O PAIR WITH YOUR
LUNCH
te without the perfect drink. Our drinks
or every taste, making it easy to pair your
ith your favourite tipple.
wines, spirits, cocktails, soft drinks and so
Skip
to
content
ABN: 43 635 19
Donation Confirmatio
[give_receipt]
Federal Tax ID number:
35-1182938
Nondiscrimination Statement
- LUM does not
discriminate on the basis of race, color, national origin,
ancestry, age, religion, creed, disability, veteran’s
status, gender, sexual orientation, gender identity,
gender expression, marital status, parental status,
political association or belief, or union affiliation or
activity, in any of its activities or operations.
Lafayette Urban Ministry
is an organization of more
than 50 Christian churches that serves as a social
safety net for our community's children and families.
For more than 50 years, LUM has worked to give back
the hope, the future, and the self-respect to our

━━━━━━

# [Try it]
Reproduce the text of each record above line for line, keeping every word, character, and line break the same.

# [Output of the task]
O PAIR WITH YOUR
LUNCH
te without the perfect drink. Our drinks
or every taste, making it easy to pair your
ith your favourite tipple.
wines, spirits, cocktails, soft drinks and so
Skip
to
content
ABN: 43 635 19
Donation Confirmatio
[give_receipt]
Federal Tax ID number:
35-1182938
Nondiscrimination Statement
- LUM does not
discriminate on the basis of race, color, national origin,
ancestry, age, religion, creed, disability, veteran’s
status, gender, sexual orientation, gender identity,
gender expression, marital status, parental status,
political association or belief, or union affiliation or
activity, in any of its activities or operations.
Lafayette Urban Ministry
is an organization of more
than 50 Christian churches that serves as a social
safety net for our community's children and families.
For more than 50 years, LUM has worked to give back
the hope, the future, and the self-respect to our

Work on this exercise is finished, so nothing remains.